Because there are 20 of us, we do things by agreement. Perhaps we’re a little bit more conservative. But I think the local organizer network gives us a huge advantage in terms of member support. I look after about 10% of the membership and when you’re looking after that number you can genuinely give them personal service. There is a real sense of connection, and I think that’s why we do have a very loyal membership.
I’ve been doing it for 15 years and I’ve got 4 children and they do lots of activities so I’m always meeting and talking to people. In 15 years only two people that I know have actually joined. 80% of the people I’ve talked to say that’s a great idea, but 2 people in 15 years joined. That for me explains why its such a challenge to commercialize home exchange. Not enough people will take the plunge and try it. And that’s why I think the local organizers work well. You can support your members and expand through word of mouth.
ST: Where do you hope to see HomeLink in 5 years?
Caroline: I think we’re in a good place to expand. I hope we will just slowly grow. I think we will stay true to the traditional home exchange. We’ve had discussions about points but there is a genuine nervousness about the whole commercialization of the relationship and what that does to the members. I don’t think we have any immediate plans to talk points, but I think we’re in a good position to grow slowly and steadily.
I think we’re quite different with our organizers, it’s an unusual structure that has advantages and disadvantages. From a member point of view, to be able to pick up the phone to someone in your country and talk in your language. It’s the opposite of big corporate. I think that’s why I like doing it. It’s just a really nice business to run.

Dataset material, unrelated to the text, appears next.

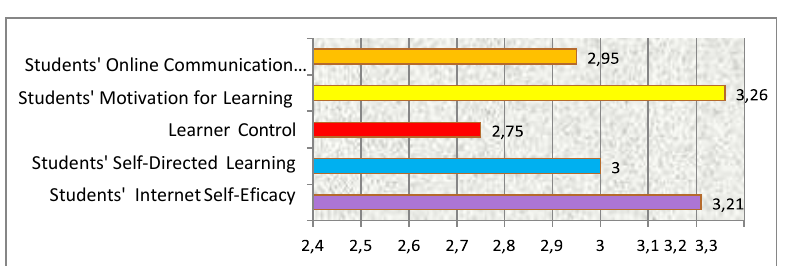
Figure 1. Overall Students’ Online Learning Readiness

Inga: In 2023 HomeLink will celebrate its 70th anniversary. I hope, in 5 years, HomeLink still proves that it deserves an undeniable place in the world of home exchange. I think we will, as I see us slowly growing again after years of increased competition by more commercial web-orgs. As the pioneer, we have put this sustainable, alternative but also luxury way of holidaying on the map. By sticking to our original principles, we not only place (mutual) reliability in the hands of our members, but we also allocate ourselves as an organization.